** GIVEN INFORMATION follows **
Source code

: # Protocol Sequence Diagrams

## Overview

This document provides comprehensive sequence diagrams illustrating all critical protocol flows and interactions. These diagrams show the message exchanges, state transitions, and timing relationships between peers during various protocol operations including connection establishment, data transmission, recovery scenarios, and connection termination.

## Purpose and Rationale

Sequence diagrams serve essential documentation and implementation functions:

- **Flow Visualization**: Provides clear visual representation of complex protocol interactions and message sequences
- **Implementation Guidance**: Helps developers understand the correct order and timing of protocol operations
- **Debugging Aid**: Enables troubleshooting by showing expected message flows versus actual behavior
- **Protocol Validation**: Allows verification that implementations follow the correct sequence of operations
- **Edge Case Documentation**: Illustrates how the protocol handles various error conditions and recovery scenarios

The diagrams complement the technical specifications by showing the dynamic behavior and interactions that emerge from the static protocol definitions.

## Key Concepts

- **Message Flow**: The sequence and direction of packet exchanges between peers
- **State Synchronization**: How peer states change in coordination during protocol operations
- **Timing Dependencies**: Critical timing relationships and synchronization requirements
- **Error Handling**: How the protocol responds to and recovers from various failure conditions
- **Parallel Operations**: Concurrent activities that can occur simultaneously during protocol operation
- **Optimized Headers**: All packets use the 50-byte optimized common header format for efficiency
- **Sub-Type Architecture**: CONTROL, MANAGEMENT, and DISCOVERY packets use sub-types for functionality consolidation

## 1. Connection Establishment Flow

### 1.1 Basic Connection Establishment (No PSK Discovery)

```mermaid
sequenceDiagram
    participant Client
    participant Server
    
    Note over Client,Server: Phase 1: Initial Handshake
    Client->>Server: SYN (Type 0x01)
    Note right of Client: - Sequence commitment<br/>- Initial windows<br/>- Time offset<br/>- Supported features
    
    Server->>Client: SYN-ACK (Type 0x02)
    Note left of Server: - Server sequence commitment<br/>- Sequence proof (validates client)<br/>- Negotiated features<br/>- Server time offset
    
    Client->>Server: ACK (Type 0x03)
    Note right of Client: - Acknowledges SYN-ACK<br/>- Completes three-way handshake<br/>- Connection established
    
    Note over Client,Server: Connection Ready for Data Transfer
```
** End of GIVEN INFORMATION **
Find each line above that contains "from", and copy those lines.

The diagrams complement the technical specifications by showing the dynamic behavior and interactions that emerge from the static protocol definitions.
- **Error Handling**: How the protocol responds to and recovers from various failure conditions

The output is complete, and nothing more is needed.